Was passiert aber, wenn an der Reaktion kein Metallatom teilnimmt, wenn also nur Nichtmetallatome vorhanden sind. Wie erreichen dann die beteiligten Atome die Edelgaskonfiguration? Die Antwort ist etwas schwieriger, denn so richtig vollkommen können sie die Edelgaskonfiguration in so einem Fall nicht erreichen. Sie können sich aber dem "perfekten Zustand" möglichst weit annähern, in dem sie Moleküle bilden und sich dabei Elektronen teilen. Diese Molekülbildung wird im Folgenden genauer beschreiben.
Ein Molekül ist ein kleines Teilchen aus relativ wenigen, fest miteinander verbunden Atomen. Zwischen zwei Molekülen bestehen nur schwache Anziehungskräfte. Die meisten Moleküle enthalten keine Metallatome.
Moleküle aus lauter gleichen Atomen - die Elemente
Wasserstoff und Halogene
Betrachtet man Wasserstoff im Schalenmodell und vergleicht die Darstellung mit der des im Periodensystem am nächsten stehenden Edelgases, des Heliums, fällt sofort auf, dass sich die Atomhüllen der beiden Atome nur durch ein Elektron unterscheiden. Zur Elektronenkonfiguration des Heliums fehlt dem Wasserstoff ein Elektron.
Das gleiche Ergebnis liefert der Vergleich des Fluors mit dem Neon, das dem Fluor am nächsten stehende Edelgas. Auch hier unterscheiden sich die Atomhüllen nur um ein Elektron, dass das Edelgas mehr besitzt. In der gleichen Weise könnte man nun alle Elemente der 7. Hauptgruppe mit den jeweils im Periodensystem benachbarten Edelgasen vergleichen. Das Ergebnis wäre immer das Gleiche: Den Elementen der 7. Hauptgruppe fehlt ein Elektron zur Edelgaskonfiguration.
Sperrt man nun ganz viele Wasserstoffatome gemeinsam in eine Gasflasche, fehlt jedem dieser Atome ein Elektron und weit und breit ist kein Atom sichtbar, dass eventuell bereit wäre diesem Mangel abzuhelfen - ach je. Eine Lösung muss her. Das kann so nicht bleiben......
Ich stelle mir mal folgendes vor: Ich bin ein Wasserstoffatom und ich WILL noch ein zweites Elektron, unbedingt, um jeden Preis!!! Und rund um mich rum gibt es nur andere Wasserstoffatome, denen es genau so geht. Also verbinde ich mich mit einem dieser anderen Wasserstoffatome und wir schließen folgenden Deal: Ich gebe Dir von meinem Elektron ab, wenn Du mir von Deinem gibst. Und da diese Art der Bindung ohne Alternativen ist - das "geliehene" Elektron oder keines - lässt sich mein Partner natürlich darauf ein. In der Folge "leihe" ich ihm mein Elektron so lange er mir seines "leiht". Wir schließen also unsere äußeren Schalen so zusammen, dass sich unsere beiden Elektronen in dieser gemeinsamen Schalen befinden.

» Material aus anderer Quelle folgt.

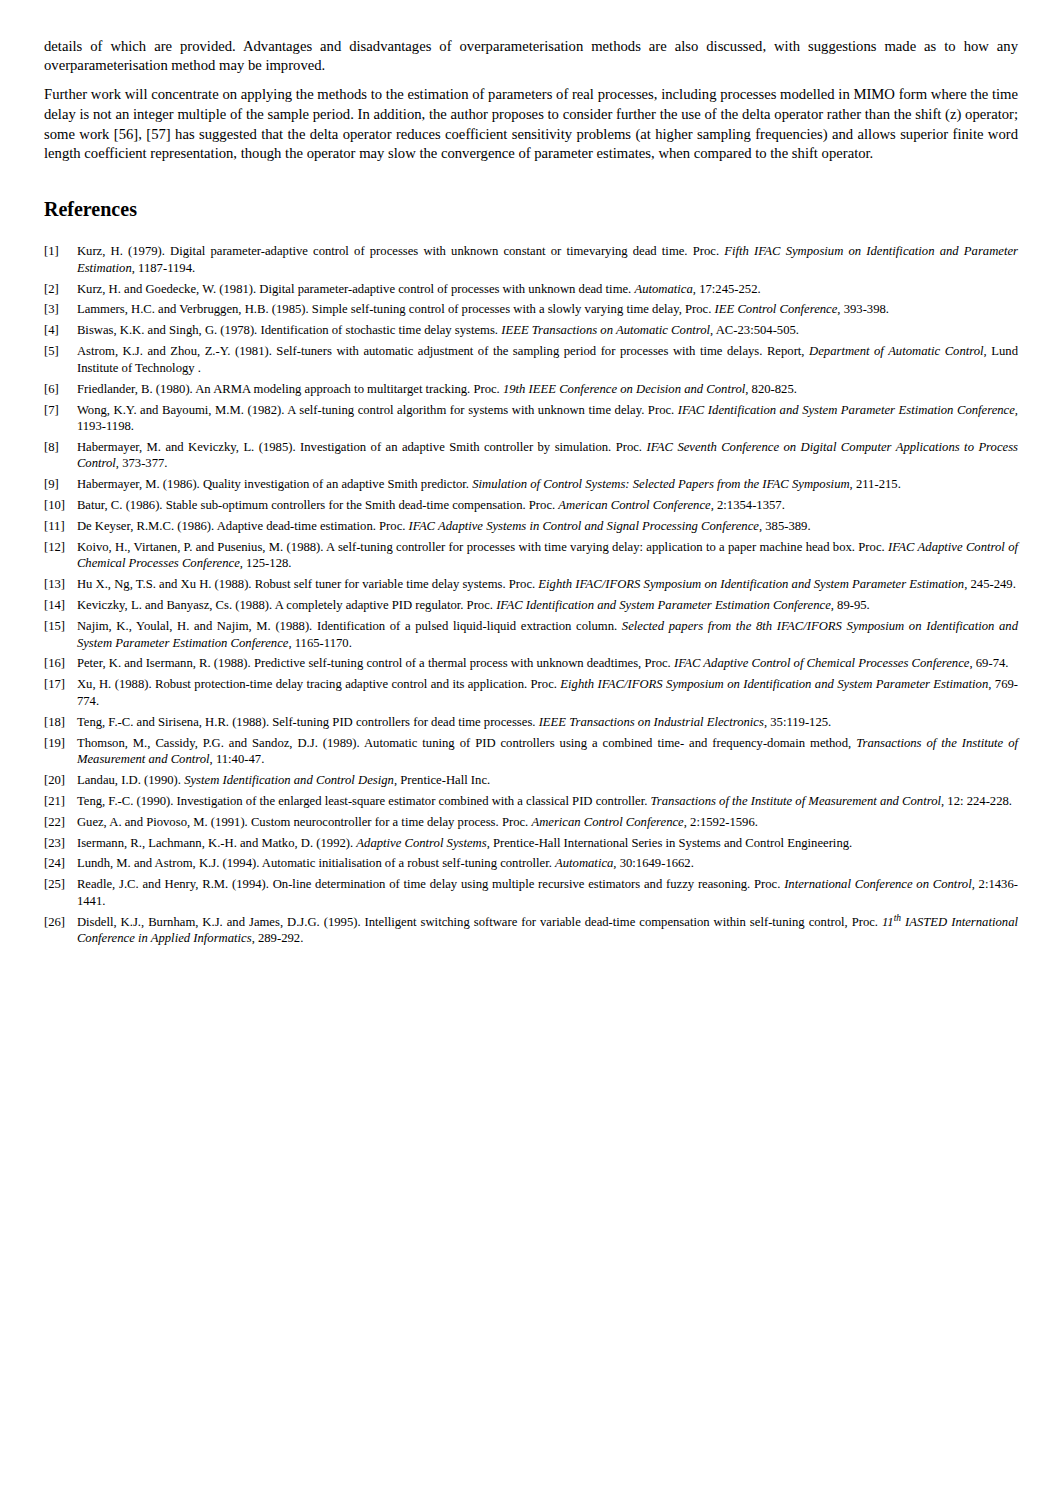details of which are provided. Advantages and disadvantages of overparameterisation methods are also discussed, with suggestions made as to how any overparameterisation method may be improved.
Further work will concentrate on applying the methods to the estimation of parameters of real processes, including processes modelled in MIMO form where the time delay is not an integer multiple of the sample period. In addition, the author proposes to consider further the use of the delta operator rather than the shift (z) operator; some work [56], [57] has suggested that the delta operator reduces coefficient sensitivity problems (at higher sampling frequencies) and allows superior finite word length coefficient representation, though the operator may slow the convergence of parameter estimates, when compared to the shift operator.
References
[1] Kurz, H. (1979). Digital parameter-adaptive control of processes with unknown constant or timevarying dead time. Proc. Fifth IFAC Symposium on Identification and Parameter Estimation, 1187-1194.
[2] Kurz, H. and Goedecke, W. (1981). Digital parameter-adaptive control of processes with unknown dead time. Automatica, 17:245-252.
[3] Lammers, H.C. and Verbruggen, H.B. (1985). Simple self-tuning control of processes with a slowly varying time delay, Proc. IEE Control Conference, 393-398.
[4] Biswas, K.K. and Singh, G. (1978). Identification of stochastic time delay systems. IEEE Transactions on Automatic Control, AC-23:504-505.
[5] Astrom, K.J. and Zhou, Z.-Y. (1981). Self-tuners with automatic adjustment of the sampling period for processes with time delays. Report, Department of Automatic Control, Lund Institute of Technology .
[6] Friedlander, B. (1980). An ARMA modeling approach to multitarget tracking. Proc. 19th IEEE Conference on Decision and Control, 820-825.
[7] Wong, K.Y. and Bayoumi, M.M. (1982). A self-tuning control algorithm for systems with unknown time delay. Proc. IFAC Identification and System Parameter Estimation Conference, 1193-1198.
[8] Habermayer, M. and Keviczky, L. (1985). Investigation of an adaptive Smith controller by simulation. Proc. IFAC Seventh Conference on Digital Computer Applications to Process Control, 373-377.
[9] Habermayer, M. (1986). Quality investigation of an adaptive Smith predictor. Simulation of Control Systems: Selected Papers from the IFAC Symposium, 211-215.
[10] Batur, C. (1986). Stable sub-optimum controllers for the Smith dead-time compensation. Proc. American Control Conference, 2:1354-1357.
[11] De Keyser, R.M.C. (1986). Adaptive dead-time estimation. Proc. IFAC Adaptive Systems in Control and Signal Processing Conference, 385-389.
[12] Koivo, H., Virtanen, P. and Pusenius, M. (1988). A self-tuning controller for processes with time varying delay: application to a paper machine head box. Proc. IFAC Adaptive Control of Chemical Processes Conference, 125-128.
[13] Hu X., Ng, T.S. and Xu H. (1988). Robust self tuner for variable time delay systems. Proc. Eighth IFAC/IFORS Symposium on Identification and System Parameter Estimation, 245-249.
[14] Keviczky, L. and Banyasz, Cs. (1988). A completely adaptive PID regulator. Proc. IFAC Identification and System Parameter Estimation Conference, 89-95.
[15] Najim, K., Youlal, H. and Najim, M. (1988). Identification of a pulsed liquid-liquid extraction column. Selected papers from the 8th IFAC/IFORS Symposium on Identification and System Parameter Estimation Conference, 1165-1170.
[16] Peter, K. and Isermann, R. (1988). Predictive self-tuning control of a thermal process with unknown deadtimes, Proc. IFAC Adaptive Control of Chemical Processes Conference, 69-74.
[17] Xu, H. (1988). Robust protection-time delay tracing adaptive control and its application. Proc. Eighth IFAC/IFORS Symposium on Identification and System Parameter Estimation, 769-774.
[18] Teng, F.-C. and Sirisena, H.R. (1988). Self-tuning PID controllers for dead time processes. IEEE Transactions on Industrial Electronics, 35:119-125.
[19] Thomson, M., Cassidy, P.G. and Sandoz, D.J. (1989). Automatic tuning of PID controllers using a combined time- and frequency-domain method, Transactions of the Institute of Measurement and Control, 11:40-47.
[20] Landau, I.D. (1990). System Identification and Control Design, Prentice-Hall Inc.
[21] Teng, F.-C. (1990). Investigation of the enlarged least-square estimator combined with a classical PID controller. Transactions of the Institute of Measurement and Control, 12: 224-228.
[22] Guez, A. and Piovoso, M. (1991). Custom neurocontroller for a time delay process. Proc. American Control Conference, 2:1592-1596.
[23] Isermann, R., Lachmann, K.-H. and Matko, D. (1992). Adaptive Control Systems, Prentice-Hall International Series in Systems and Control Engineering.
[24] Lundh, M. and Astrom, K.J. (1994). Automatic initialisation of a robust self-tuning controller. Automatica, 30:1649-1662.
[25] Readle, J.C. and Henry, R.M. (1994). On-line determination of time delay using multiple recursive estimators and fuzzy reasoning. Proc. International Conference on Control, 2:1436-1441.
[26] Disdell, K.J., Burnham, K.J. and James, D.J.G. (1995). Intelligent switching software for variable dead-time compensation within self-tuning control, Proc. 11th IASTED International Conference in Applied Informatics, 289-292.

Wie man in der Abbildung zum "Wasserstoffmolekül im Schalenmodell" sieht, sind die beiden Wasserstoffatome nun durch die überlappenden äußeren Schalen mit den im Überlappungsbereich befindlichen Elektronen fest miteinander verbunden. Diese beiden Wasserstoffatome bilden ein Wasserstoffmolekül, bei dem jedes der beiden Atome zwei Elektronen zu seiner Verfügung hat, wenngleich ihm nur eines wirklich gehört. Durch die gemeinsame Nutzung dieses Elektronenpaars im Überlappungsbereich kommt somit jedes der beiden Atome der Edelgaskonfiguration des Heliums so nahe, wie es in der Situation möglich ist.
Elemente der 6. Hauptgruppe
Alle Atome der sechsten Hauptgruppe haben sechs Elektronen auf der äußersten besetzten Schale. Das im Periodensystem am nächsten stehende Edelgas hat jeweils acht Elektronen in der äußersten besetzten Schale. Zur Edelgaskonfiguration fehlen den Atomen der sechsten Hauptgruppe also zwei Elektronen. Ein Atom der sechsten Hauptgruppe hat daher zwei Möglichkeiten die Edelgaskonfiguration zu erreichen:
- Das Atome sucht sich ein anderes Atom und leiht diesem zwei Elektronen und bekommt im Gegenzug zwei zurück, sodass sich die beiden Atome insgesamt vier Elektronen buw. zwei Elektronenpaare teilen.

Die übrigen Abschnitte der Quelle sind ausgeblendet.